→ **Excerpted data**:
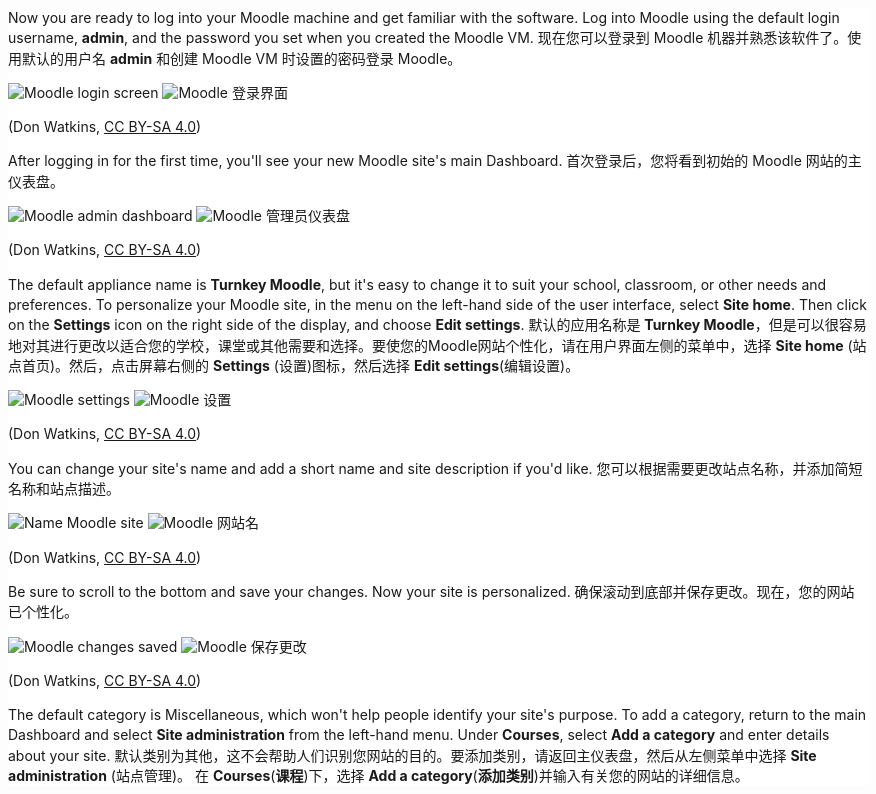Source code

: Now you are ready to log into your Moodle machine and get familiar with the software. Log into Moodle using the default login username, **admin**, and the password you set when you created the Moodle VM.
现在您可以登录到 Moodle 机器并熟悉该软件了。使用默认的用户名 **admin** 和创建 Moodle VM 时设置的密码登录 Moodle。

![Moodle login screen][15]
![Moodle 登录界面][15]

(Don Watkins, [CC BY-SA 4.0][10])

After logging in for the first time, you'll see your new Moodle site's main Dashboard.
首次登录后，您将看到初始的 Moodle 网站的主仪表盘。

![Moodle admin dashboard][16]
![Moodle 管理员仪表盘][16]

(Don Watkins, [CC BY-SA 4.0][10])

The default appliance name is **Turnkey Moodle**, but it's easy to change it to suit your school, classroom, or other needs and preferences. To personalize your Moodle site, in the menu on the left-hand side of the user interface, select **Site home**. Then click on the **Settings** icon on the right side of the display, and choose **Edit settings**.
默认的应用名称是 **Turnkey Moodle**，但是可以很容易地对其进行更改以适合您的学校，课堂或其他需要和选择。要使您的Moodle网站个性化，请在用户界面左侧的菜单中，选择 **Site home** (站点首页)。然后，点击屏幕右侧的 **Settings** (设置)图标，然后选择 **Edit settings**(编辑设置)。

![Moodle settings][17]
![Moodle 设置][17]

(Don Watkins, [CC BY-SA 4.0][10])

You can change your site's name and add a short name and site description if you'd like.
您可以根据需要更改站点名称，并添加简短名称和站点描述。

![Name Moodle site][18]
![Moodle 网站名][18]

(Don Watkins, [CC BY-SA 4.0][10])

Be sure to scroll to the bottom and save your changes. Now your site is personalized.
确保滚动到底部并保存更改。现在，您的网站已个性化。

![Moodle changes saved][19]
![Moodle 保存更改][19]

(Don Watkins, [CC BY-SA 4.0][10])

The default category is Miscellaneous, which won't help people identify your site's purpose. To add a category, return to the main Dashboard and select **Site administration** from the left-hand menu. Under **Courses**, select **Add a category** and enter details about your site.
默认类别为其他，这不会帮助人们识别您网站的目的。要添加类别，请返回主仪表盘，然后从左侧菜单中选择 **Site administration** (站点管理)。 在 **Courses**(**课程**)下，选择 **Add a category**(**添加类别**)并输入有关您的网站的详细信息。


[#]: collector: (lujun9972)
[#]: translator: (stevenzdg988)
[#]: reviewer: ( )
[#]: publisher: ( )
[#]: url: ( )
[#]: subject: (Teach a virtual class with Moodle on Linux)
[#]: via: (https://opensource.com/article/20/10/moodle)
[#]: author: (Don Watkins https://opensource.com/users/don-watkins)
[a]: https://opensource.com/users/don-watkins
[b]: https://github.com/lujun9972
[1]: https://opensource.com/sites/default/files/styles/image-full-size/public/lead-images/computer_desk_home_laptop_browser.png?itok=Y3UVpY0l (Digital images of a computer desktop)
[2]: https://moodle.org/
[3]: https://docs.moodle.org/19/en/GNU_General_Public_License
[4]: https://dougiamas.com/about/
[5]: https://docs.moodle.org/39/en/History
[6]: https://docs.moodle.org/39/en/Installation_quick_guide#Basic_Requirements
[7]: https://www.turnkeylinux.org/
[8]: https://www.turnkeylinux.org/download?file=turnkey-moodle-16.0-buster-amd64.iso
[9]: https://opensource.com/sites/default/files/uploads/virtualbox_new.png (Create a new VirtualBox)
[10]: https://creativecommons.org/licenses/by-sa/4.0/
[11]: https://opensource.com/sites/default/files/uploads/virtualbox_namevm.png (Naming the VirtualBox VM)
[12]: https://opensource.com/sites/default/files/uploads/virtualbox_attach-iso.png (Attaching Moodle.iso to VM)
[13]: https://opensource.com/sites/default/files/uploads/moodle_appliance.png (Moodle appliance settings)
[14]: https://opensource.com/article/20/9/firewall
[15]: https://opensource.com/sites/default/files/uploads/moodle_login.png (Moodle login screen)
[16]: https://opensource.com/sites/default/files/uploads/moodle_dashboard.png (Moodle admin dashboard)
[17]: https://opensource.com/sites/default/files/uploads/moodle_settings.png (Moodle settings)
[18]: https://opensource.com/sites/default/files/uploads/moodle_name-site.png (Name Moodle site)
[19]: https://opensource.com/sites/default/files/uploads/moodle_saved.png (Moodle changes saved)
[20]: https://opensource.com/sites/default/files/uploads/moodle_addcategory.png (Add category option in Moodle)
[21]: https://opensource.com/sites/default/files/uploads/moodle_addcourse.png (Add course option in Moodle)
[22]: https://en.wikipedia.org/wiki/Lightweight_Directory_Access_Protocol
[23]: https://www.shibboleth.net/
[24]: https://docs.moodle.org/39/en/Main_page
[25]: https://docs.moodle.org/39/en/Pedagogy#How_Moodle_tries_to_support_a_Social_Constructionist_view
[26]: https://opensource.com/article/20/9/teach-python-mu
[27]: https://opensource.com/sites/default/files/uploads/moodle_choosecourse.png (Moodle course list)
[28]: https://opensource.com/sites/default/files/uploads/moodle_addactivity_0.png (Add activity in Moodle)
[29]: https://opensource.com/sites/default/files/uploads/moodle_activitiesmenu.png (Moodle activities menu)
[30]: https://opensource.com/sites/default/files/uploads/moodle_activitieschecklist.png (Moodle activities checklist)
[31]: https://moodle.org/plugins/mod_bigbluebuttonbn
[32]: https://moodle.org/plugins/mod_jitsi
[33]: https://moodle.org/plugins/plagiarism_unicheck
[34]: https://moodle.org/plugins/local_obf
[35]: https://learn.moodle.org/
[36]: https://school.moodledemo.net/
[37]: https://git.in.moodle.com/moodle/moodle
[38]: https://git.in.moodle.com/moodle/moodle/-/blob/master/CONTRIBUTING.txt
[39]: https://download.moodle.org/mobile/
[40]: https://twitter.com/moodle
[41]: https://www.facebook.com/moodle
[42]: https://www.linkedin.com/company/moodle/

→ **Work required**:
The reply must be a number and nothing more: the count of lines above that contain the word "with".

→ **Solution below**:
2